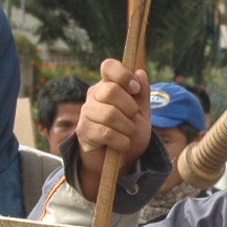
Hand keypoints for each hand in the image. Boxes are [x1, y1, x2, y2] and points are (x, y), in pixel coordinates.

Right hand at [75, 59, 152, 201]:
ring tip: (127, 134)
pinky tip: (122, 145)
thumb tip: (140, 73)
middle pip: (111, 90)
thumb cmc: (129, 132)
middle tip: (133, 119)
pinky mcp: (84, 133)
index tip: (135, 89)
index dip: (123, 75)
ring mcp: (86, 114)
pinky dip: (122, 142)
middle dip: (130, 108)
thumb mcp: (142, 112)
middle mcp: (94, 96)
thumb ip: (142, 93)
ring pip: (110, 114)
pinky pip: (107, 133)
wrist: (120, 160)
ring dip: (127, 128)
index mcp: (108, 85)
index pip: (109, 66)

--

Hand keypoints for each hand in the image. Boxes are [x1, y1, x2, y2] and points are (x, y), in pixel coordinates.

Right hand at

▶ Work request
Using the data above, reproduce exactly the lines between those holding "thumb mcp: (142, 112)" and "index pip: (109, 66)", inclusive, and no others.

▶ Task answer
thumb mcp: (142, 112)
middle mcp: (94, 96)
thumb ip: (142, 93)
ring pip: (110, 114)
pinky pip: (107, 133)
wrist: (120, 160)
ring dip: (127, 128)
index mcp: (108, 85)
index pip: (109, 66)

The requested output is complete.